Two bookshops of the Bible Society of Egypt were recently attacked due to an outbreak of violence and unrest across the predominantly Muslim country. The shops in Assiut and Minia in southern Egypt were completely destroyed Aug. 14 after being set on fire.
“These were both very beautiful, fully equipped bookshops,” General Director of the Egyptian Bible Society Ramez Atallah wrote in an email to supporters. “Fortunately we were closed, fearing such an attack, so none of our staff were injured. The attackers demolished the metal doors protecting the bookshops, broke the store windows behind them and set the bookshops on fire. They did the same to many stores on those streets as well as demolishing many parked cars. Similar incidents are taking place across the nation. To date, 15 churches and three Christian schools have been attacked and some set on fire.”

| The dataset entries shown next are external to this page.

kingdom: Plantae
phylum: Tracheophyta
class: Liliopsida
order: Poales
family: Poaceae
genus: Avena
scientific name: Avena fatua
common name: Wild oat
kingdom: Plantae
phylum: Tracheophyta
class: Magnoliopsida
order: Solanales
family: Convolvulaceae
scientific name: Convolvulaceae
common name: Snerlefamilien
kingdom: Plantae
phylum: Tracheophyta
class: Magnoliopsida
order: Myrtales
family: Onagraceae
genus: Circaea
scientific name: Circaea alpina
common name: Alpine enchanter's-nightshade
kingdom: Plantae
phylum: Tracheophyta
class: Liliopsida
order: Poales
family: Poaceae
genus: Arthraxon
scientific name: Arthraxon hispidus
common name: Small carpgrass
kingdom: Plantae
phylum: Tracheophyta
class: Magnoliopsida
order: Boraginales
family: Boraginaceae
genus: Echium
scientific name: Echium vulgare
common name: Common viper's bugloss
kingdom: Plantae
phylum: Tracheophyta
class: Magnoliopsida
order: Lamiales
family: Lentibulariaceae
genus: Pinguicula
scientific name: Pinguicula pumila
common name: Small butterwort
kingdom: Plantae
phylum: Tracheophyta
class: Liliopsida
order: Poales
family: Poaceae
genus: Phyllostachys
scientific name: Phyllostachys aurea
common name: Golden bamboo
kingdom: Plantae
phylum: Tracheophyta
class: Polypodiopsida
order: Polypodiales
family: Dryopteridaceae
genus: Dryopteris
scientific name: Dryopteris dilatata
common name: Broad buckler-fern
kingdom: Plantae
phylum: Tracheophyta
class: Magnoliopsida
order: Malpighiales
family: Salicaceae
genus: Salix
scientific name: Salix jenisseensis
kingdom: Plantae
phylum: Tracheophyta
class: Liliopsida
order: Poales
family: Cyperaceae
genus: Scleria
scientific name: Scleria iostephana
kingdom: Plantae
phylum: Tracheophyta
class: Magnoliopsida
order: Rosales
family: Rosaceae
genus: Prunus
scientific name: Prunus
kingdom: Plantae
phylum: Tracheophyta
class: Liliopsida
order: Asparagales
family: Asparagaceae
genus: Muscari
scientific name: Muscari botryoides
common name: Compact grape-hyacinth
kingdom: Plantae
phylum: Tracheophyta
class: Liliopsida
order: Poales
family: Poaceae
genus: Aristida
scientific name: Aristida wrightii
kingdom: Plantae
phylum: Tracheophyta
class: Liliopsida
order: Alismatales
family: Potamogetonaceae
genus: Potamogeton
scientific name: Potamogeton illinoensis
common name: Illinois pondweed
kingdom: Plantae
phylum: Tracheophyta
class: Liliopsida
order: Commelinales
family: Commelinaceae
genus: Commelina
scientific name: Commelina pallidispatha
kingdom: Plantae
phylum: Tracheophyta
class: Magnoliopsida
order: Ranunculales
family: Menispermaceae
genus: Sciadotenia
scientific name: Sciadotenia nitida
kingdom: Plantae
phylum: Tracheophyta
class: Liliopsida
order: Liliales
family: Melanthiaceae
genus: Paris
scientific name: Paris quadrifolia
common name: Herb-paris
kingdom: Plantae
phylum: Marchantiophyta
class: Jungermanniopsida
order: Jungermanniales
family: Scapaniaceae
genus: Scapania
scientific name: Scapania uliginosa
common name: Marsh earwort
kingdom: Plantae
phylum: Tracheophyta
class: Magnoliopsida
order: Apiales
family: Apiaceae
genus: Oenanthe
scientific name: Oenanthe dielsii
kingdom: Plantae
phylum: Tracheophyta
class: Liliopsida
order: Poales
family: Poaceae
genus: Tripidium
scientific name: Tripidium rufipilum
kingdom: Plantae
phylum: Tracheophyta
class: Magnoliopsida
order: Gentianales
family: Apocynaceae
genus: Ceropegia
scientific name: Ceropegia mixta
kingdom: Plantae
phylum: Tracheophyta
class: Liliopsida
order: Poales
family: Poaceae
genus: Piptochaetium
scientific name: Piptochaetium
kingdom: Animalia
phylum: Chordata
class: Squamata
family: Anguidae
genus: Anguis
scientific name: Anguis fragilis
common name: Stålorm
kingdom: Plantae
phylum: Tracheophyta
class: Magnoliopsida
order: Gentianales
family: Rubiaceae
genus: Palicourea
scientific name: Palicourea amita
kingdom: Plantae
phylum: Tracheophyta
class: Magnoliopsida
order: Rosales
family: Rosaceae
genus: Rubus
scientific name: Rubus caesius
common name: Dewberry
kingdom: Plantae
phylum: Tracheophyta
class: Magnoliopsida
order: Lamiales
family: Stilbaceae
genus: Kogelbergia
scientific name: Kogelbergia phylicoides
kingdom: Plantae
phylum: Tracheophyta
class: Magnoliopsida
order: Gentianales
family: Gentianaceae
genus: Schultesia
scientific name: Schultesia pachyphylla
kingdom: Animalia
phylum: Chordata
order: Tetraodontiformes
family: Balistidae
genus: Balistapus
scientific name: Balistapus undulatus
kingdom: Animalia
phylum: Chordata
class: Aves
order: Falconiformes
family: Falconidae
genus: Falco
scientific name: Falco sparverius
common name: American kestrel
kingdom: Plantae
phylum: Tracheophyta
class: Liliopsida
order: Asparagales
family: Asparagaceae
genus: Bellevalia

Christians have long suffered from discrimination and violence in Egypt, where they make up 10 percent of the population of 90 million, the Associated Press reported. Attacks rose after the Islamists ascended to power in the wake of the 2011 Arab Spring uprising that led to the ouster of President Hosni Mubarak. However, Christians have come further under fire since President Mohammed Morsi was ousted July 3, unleashing attacks by Morsi’s Muslim Brotherhood, the AP reported.
“The Bible Society of Egypt has been in operation for 129 years and this is the first time we have been the victims of such attacks,” Atallah wrote. “We thank God for His protection, praise Him that none of our staff were injured and are determined—as soon as things settle down—to rapidly restore these two bookshops to continue providing God's Word in those two strategic cities."
Atallah said that both shops were insured, but claiming insurance in Egypt takes a minimum of a year and often longer.
He also asked for prayer for “Christians to have a spirit of forgiveness and love towards those who are perceived as being our enemies.”